> THE REQUEST: Repeat word for word the passage of the essay on policy process, starting at "We are apt to" and ending at "of manufactured homes.".

August 27, 2014
The Process and the Product

We are apt to forget that the process we use to resolve complex policy issues can be as important as the outcome.  Failing to recognize this may keep us from reaching an optimal solution. But I have recently witnessed an approach to addressing the issues of manufactured housing that included careful process consideration and that, in addition to enhancing the success of the manufactured-housing initiative, could also serve as a model for dealing with other complex policy issues. The following description of the elements of that process is not exhaustive, but it highlights the central tenets that were discussed at a meeting the Community Development department at Federal Reserve Bank of Cleveland, Pittsburgh branch recently hosted. Its participants focused on ways to improve the health, financial security, and environmental conditions of lower-income residents of manufactured homes.

> DATA SEGMENT:
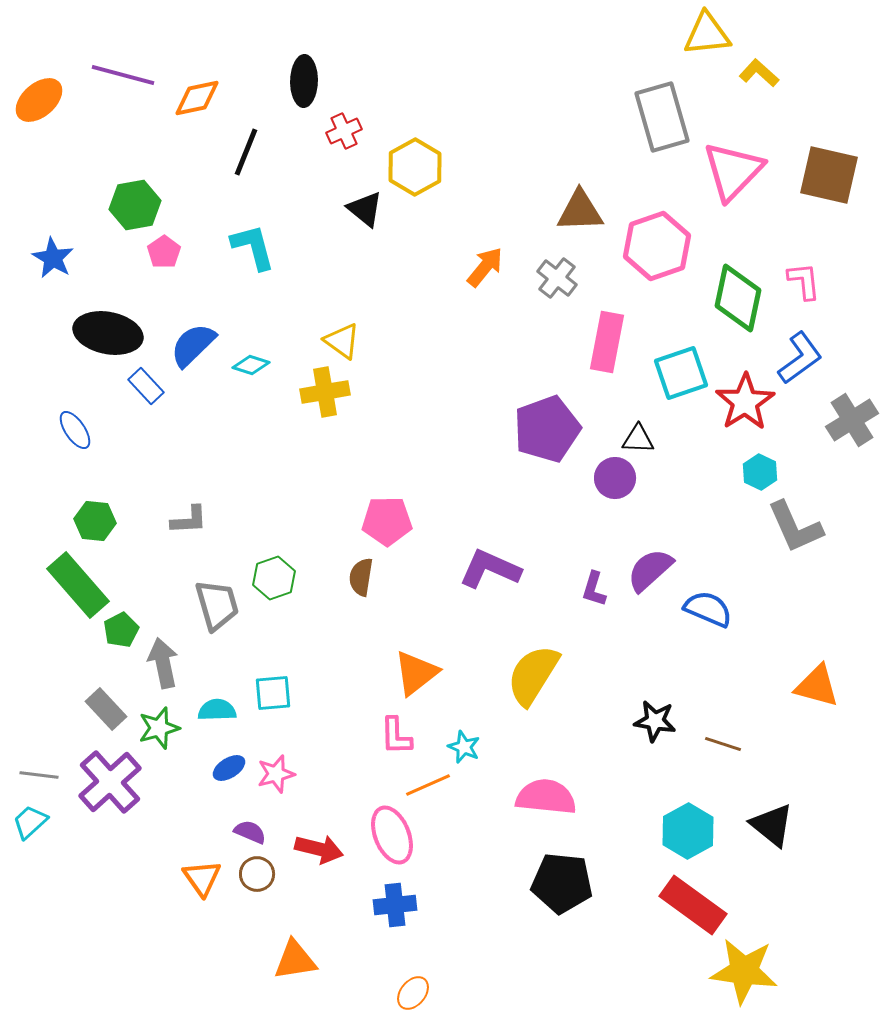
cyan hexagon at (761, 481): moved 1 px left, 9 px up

> RESPONSE:
We are apt to forget that the process we use to resolve complex policy issues can be as important as the outcome.  Failing to recognize this may keep us from reaching an optimal solution. But I have recently witnessed an approach to addressing the issues of manufactured housing that included careful process consideration and that, in addition to enhancing the success of the manufactured-housing initiative, could also serve as a model for dealing with other complex policy issues. The following description of the elements of that process is not exhaustive, but it highlights the central tenets that were discussed at a meeting the Community Development department at Federal Reserve Bank of Cleveland, Pittsburgh branch recently hosted. Its participants focused on ways to improve the health, financial security, and environmental conditions of lower-income residents of manufactured homes.